Les murs de pierres sont très impersonnels, revêtis d'une teinte grise, propre et vide. Je détaille chaque détail des pièces, comme si je détaillais Harry. Comme s'il me donnait accès... à son intimité. Dans le silence, il me conduit dans le salon, qui contrairement au reste des lieux est des plus modernes, mais sans vie. Télé incrustée dans le mur, appareils électroniques, sofas gris, table basse de verre ornée de plusieurs bouquins, tapis toujours turcs, mais aux motifs plus discrets. L'impersonnalité se peint gaillardement dans le décor.

— Assieds-toi là, je reviens, m'indique Harry en désignant le sofa.
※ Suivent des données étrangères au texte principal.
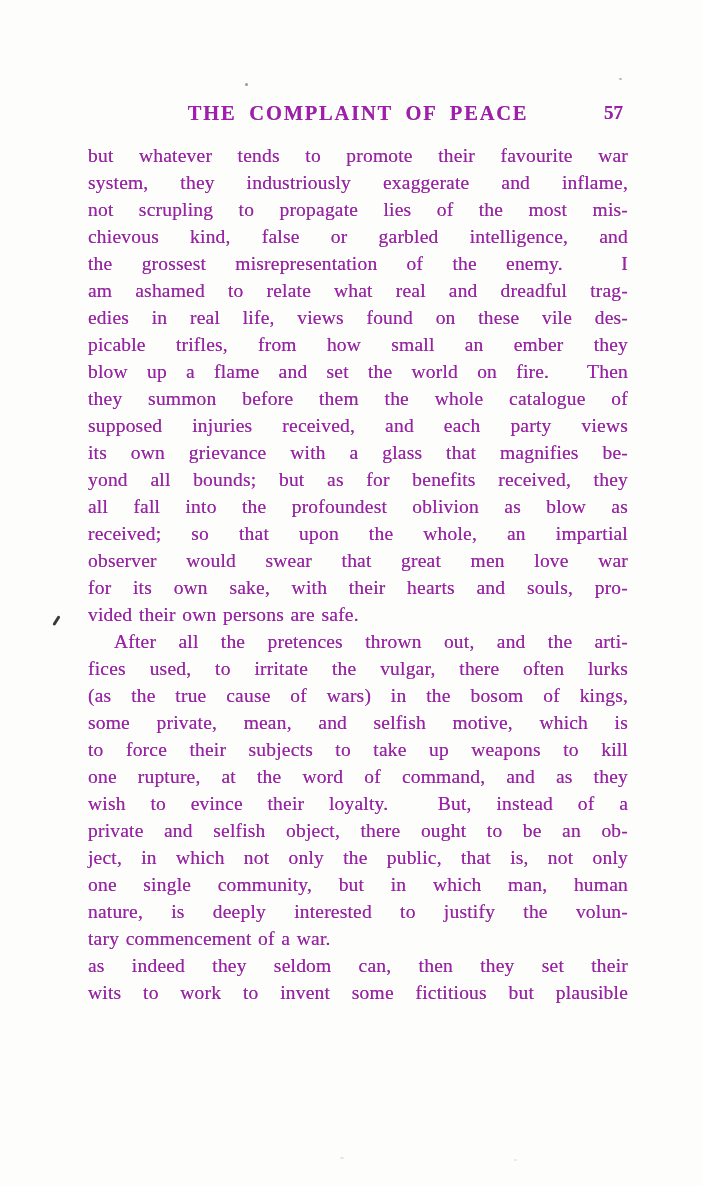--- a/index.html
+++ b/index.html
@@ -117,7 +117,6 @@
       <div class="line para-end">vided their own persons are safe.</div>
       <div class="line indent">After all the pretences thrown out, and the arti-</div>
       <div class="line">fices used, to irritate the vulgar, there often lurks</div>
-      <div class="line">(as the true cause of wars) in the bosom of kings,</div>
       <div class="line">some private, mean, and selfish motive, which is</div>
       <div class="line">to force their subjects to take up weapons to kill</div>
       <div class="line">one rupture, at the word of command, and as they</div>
J'obéis. Je m'installe lentement, le regard accroché sur chaque détail de la pièce. Harry se rend dans la pièce adjacente et en ressort quelques instants après avec un plateau orné de deux verres de jus de pomme, une fois encore, je suis ravie qu'on partage la même addiction. Il ne vient pas seul, une boule de poil le talonne.

Le chien vieux de quelques années a une pilosité douce rien qu'à l'œil, ses poils gris se dressent divinement et lui accordent une apparence avoisinant celle du loup. Un vampire et un loup, de mieux en mieux. Ce dernier comme s'il me connaissait se dirige vers moi, par réflexe, je le caresse tendrement.

— Comment s'appelle-t-il ?

— Snipper, souffle Harry.

Mon mouvement se bloque, le même nom que ma défunte chienne.